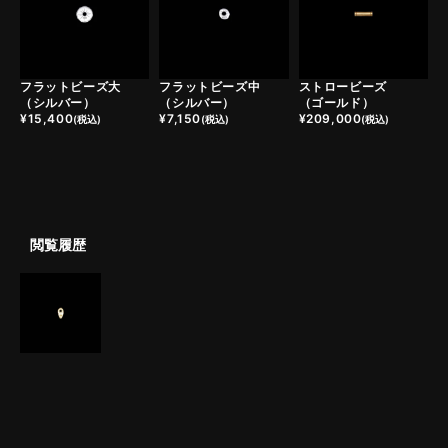
フラットビーズ大
フラットビーズ中
ストロービーズ
（シルバー）
（シルバー）
（ゴールド）
¥
15,400
¥
7,150
¥
209,000
(税込)
(税込)
(税込)
閲覧履歴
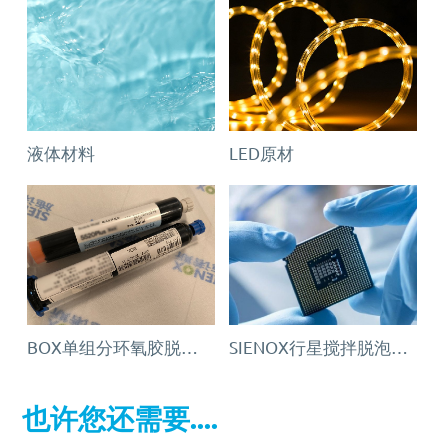
液体材料
LED原材
BOX单组分环氧胶脱泡解决方案：施诺斯行星脱泡机
SIENOX行星搅拌脱泡机：半导体封装材料高精度制备解决方案
也许您还需要....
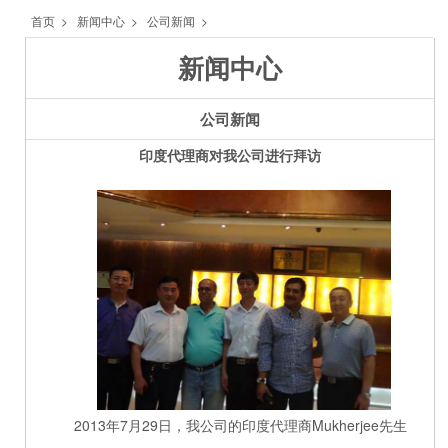
首页
>
新闻中心
>
公司新闻
>
新闻中心
公司新闻
印度代理商对我公司进行拜访
2013年7月29日，我公司的印度代理商Mukherjee先生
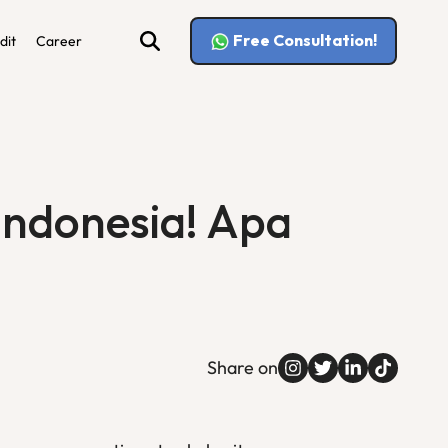
Free Consultation!
dit
Career
Indonesia! Apa
Share on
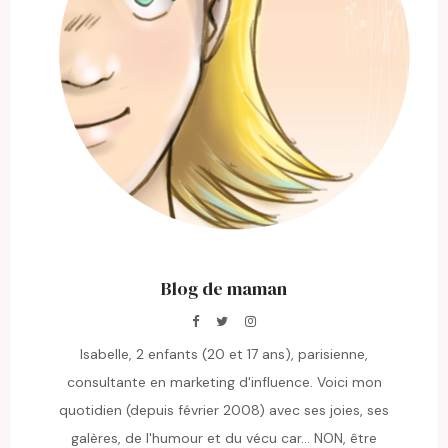
Blog de maman
Isabelle, 2 enfants (20 et 17 ans), parisienne,
consultante en marketing d'influence. Voici mon
quotidien (depuis février 2008) avec ses joies, ses
galères, de l'humour et du vécu car... NON, être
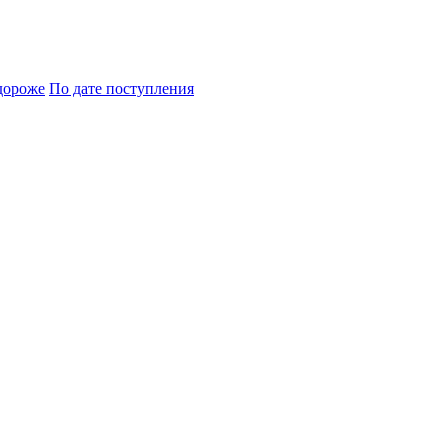
дороже
По дате поступления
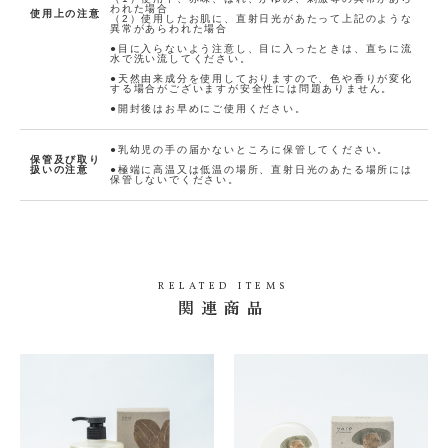
われた場合
使用上の注意
（2）使用したお肌に、直射日光があたって上記のような
(0人)
bundl
異常があらわれた場合
e_30%
●目に入らないよう注意し、目に入ったときは、直ちに流
水で洗い流してください。
●天然由来成分を使用しておりますので、色や香りが変化
する場合がございますが安全性には問題ありません。
●開封後はお早めにご使用ください。
●乳幼児の手の届かないところに保管してください。
保管及び取り
扱いの注意
●極端に高温又は低温の場所、直射日光のあたる場所には
保管しないでください。
RELATED ITEMS
関連商品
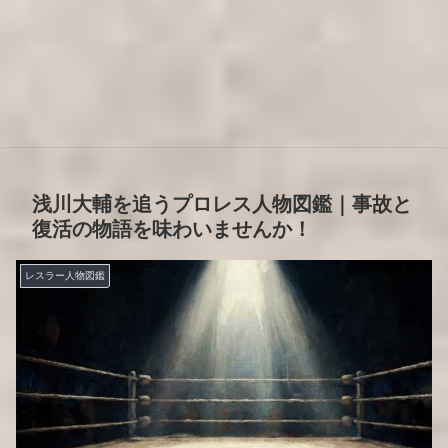
浅川大輔を追うプロレス人物図鑑｜事故と
復活の物語を味わいませんか！
レスラー人物図鑑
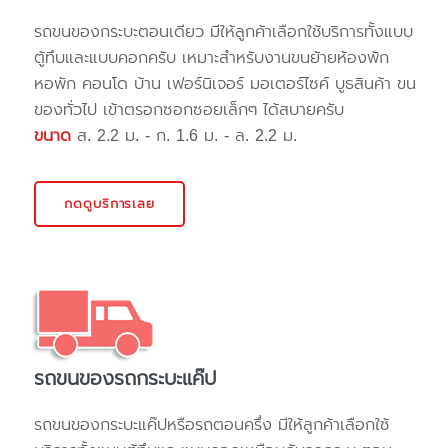
รถขนของกระบะตอนเดียว มีให้ลูกค้าเลือกใช้บริการทั้งแบบ
ตู้ทึบและแบบคอกครับ เหมาะสำหรับงานขนย้ายห้องพัก
หอพัก คอนโด บ้าน เฟอร์นิเจอร์ มอเตอร์ไซค์ บูธสินค้า ขน
ของทั่วไป เข้าตรอกซอกซอยเล็กๆ ได้สบายครับ
ขนาด
ส. 2.2 ม. - ก. 1.6 ม. - ล. 2.2 ม.
กดดูบริการเลย
รถขนของรถกระบะแค๊ป
รถขนของกระบะแค๊ปหรือรถตอนครึ่ง มีให้ลูกค้าเลือกใช้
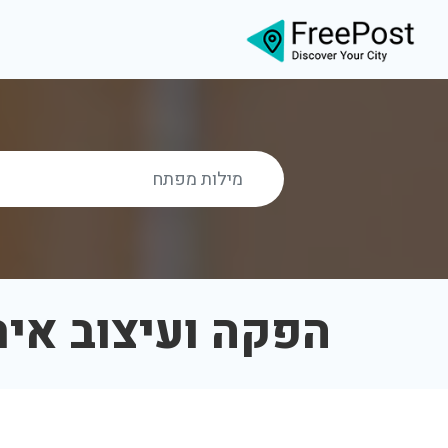
הפקה ועיצוב איר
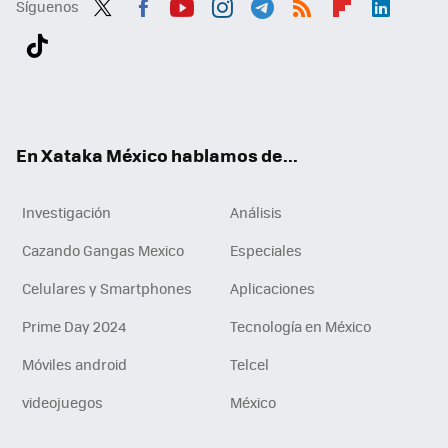
Síguenos
Twit
Fac
You
Inst
Tele
RSS
Flip
Link
ter
ebo
tub
agr
gra
boa
edI
Tikt
ok
e
am
m
rd
n
ok
En Xataka México hablamos de...
Investigación
Análisis
Cazando Gangas Mexico
Especiales
Celulares y Smartphones
Aplicaciones
Prime Day 2024
Tecnología en México
Móviles android
Telcel
videojuegos
México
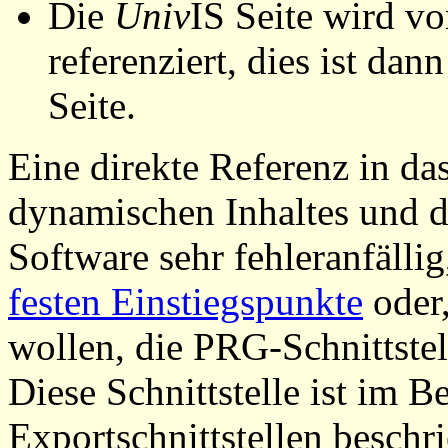
Die
Univ
IS Seite wird vo
referenziert, dies ist dan
Seite.
Eine direkte Referenz in da
dynamischen Inhaltes und d
Software sehr fehleranfällig
festen Einstiegspunkte
oder,
wollen, die PRG-Schnittstel
Diese Schnittstelle ist im 
Exportschnittstellen beschri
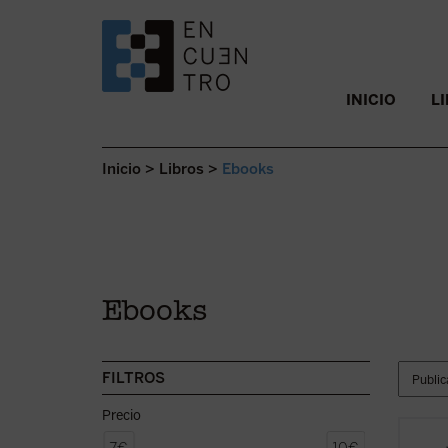
SALTAR AL CONTENIDO.
INICIO
L
Inicio
>
Libros
>
Ebooks
Ebooks
FILTROS
Precio
Consid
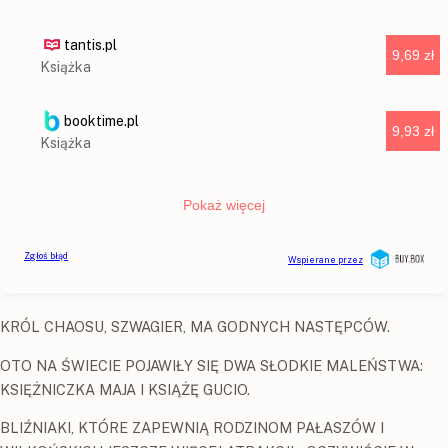
KRÓL CHAOSU, SZWAGIER, MA GODNYCH NASTĘPCÓW.
OTO NA ŚWIECIE POJAWIŁY SIĘ DWA SŁODKIE MALEŃSTWA:
KSIĘŻNICZKA MAJA I KSIĄŻĘ GUCIO.
BLIŹNIAKI, KTÓRE ZAPEWNIĄ RODZINOM PAŁASZÓW I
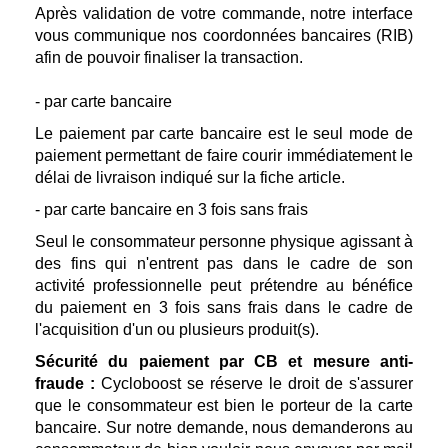
Après validation de votre commande, notre interface
vous communique nos coordonnées bancaires (RIB)
afin de pouvoir finaliser la transaction.
- par carte bancaire
Le paiement par carte bancaire est le seul mode de
paiement permettant de faire courir immédiatement le
délai de livraison indiqué sur la fiche article.
- par carte bancaire en 3 fois sans frais
Seul le consommateur personne physique agissant à
des fins qui n'entrent pas dans le cadre de son
activité professionnelle peut prétendre au bénéfice
du paiement en 3 fois sans frais dans le cadre de
l'acquisition d'un ou plusieurs produit(s).
Sécurité du paiement par CB et mesure anti-
fraude :
Cycloboost se réserve le droit de s'assurer
que le consommateur est bien le porteur de la carte
bancaire. Sur notre demande, nous demanderons au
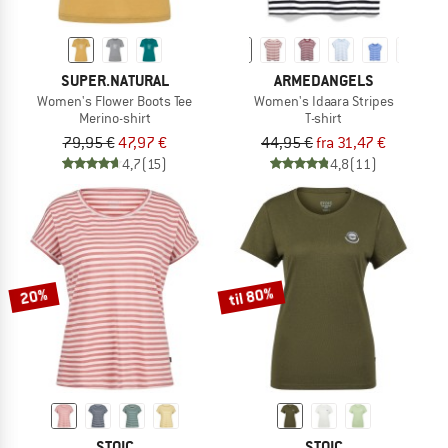
SUPER.NATURAL
ARMEDANGELS
Women's Flower Boots Tee
Women's Idaara Stripes
Merino-shirt
T-shirt
79,95 €
47,97 €
44,95 €
fra 31,47 €
4,7
(15)
4,8
(11)
til 80%
20%
STOIC
STOIC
..............................
Set aside the pictures. Then return every line of the material above verbatim.

- Finished exercise:
フラットビーズ大
フラットビーズ中
ストロービーズ
（シルバー）
（シルバー）
（ゴールド）
¥
15,400
¥
7,150
¥
209,000
(税込)
(税込)
(税込)
閲覧履歴
液体材料
LED原材
BOX单组分环氧胶脱泡解决方案：施诺斯行星脱泡机
SIENOX行星搅拌脱泡机：半导体封装材料高精度制备解决方案
也许您还需要....
首页
>
新闻中心
>
公司新闻
>
新闻中心
公司新闻
印度代理商对我公司进行拜访
2013年7月29日，我公司的印度代理商Mukherjee先生
Free Consultation!
dit
Career
Indonesia! Apa
Share on
Blog de maman
Isabelle, 2 enfants (20 et 17 ans), parisienne,
consultante en marketing d'influence. Voici mon
quotidien (depuis février 2008) avec ses joies, ses
galères, de l'humour et du vécu car... NON, être
дороже
По дате поступления
われた場合
使用上の注意
（2）使用したお肌に、直射日光があたって上記のような
(0人)
bundl
異常があらわれた場合
e_30%
●目に入らないよう注意し、目に入ったときは、直ちに流
水で洗い流してください。
●天然由来成分を使用しておりますので、色や香りが変化
する場合がございますが安全性には問題ありません。
●開封後はお早めにご使用ください。
●乳幼児の手の届かないところに保管してください。
保管及び取り
扱いの注意
●極端に高温又は低温の場所、直射日光のあたる場所には
保管しないでください。
RELATED ITEMS
関連商品
浅川大輔を追うプロレス人物図鑑｜事故と
復活の物語を味わいませんか！
レスラー人物図鑑
รถขนของกระบะตอนเดียว มีให้ลูกค้าเลือกใช้บริการทั้งแบบ
ตู้ทึบและแบบคอกครับ เหมาะสำหรับงานขนย้ายห้องพัก
หอพัก คอนโด บ้าน เฟอร์นิเจอร์ มอเตอร์ไซค์ บูธสินค้า ขน
ของทั่วไป เข้าตรอกซอกซอยเล็กๆ ได้สบายครับ
ขนาด
ส. 2.2 ม. - ก. 1.6 ม. - ล. 2.2 ม.
กดดูบริการเลย
รถขนของรถกระบะแค๊ป
รถขนของกระบะแค๊ปหรือรถตอนครึ่ง มีให้ลูกค้าเลือกใช้
הפקה ועיצוב איר
Síguenos
Twit
Fac
You
Inst
Tele
RSS
Flip
Link
ter
ebo
tub
agr
gra
boa
edI
Tikt
ok
e
am
m
rd
n
ok
En Xataka México hablamos de...
Investigación
Análisis
Cazando Gangas Mexico
Especiales
Celulares y Smartphones
Aplicaciones
Prime Day 2024
Tecnología en México
Móviles android
Telcel
videojuegos
México
Die
Univ
IS Seite wird vo
referenziert, dies ist dan
Seite.
Eine direkte Referenz in da
dynamischen Inhaltes und d
Software sehr fehleranfällig
festen Einstiegspunkte
oder,
wollen, die PRG-Schnittstel
Diese Schnittstelle ist im 
Exportschnittstellen beschri
SALTAR AL CONTENIDO.
INICIO
L
Inicio
>
Libros
>
Ebooks
Ebooks
FILTROS
Precio
Consid
KRÓL CHAOSU, SZWAGIER, MA GODNYCH NASTĘPCÓW.
OTO NA ŚWIECIE POJAWIŁY SIĘ DWA SŁODKIE MALEŃSTWA:
KSIĘŻNICZKA MAJA I KSIĄŻĘ GUCIO.
BLIŹNIAKI, KTÓRE ZAPEWNIĄ RODZINOM PAŁASZÓW I
Après validation de votre commande, notre interface
vous communique nos coordonnées bancaires (RIB)
afin de pouvoir finaliser la transaction.
- par carte bancaire
Le paiement par carte bancaire est le seul mode de
paiement permettant de faire courir immédiatement le
délai de livraison indiqué sur la fiche article.
- par carte bancaire en 3 fois sans frais
Seul le consommateur personne physique agissant à
des fins qui n'entrent pas dans le cadre de son
activité professionnelle peut prétendre au bénéfice
du paiement en 3 fois sans frais dans le cadre de
l'acquisition d'un ou plusieurs produit(s).
Sécurité du paiement par CB et mesure anti-
fraude :
Cycloboost se réserve le droit de s'assurer
que le consommateur est bien le porteur de la carte
bancaire. Sur notre demande, nous demanderons au
SUPER.NATURAL
ARMEDANGELS
Women's Flower Boots Tee
Women's Idaara Stripes
Merino-shirt
T-shirt
79,95 €
47,97 €
44,95 €
fra 31,47 €
4,7
(15)
4,8
(11)
til 80%
20%
STOIC
STOIC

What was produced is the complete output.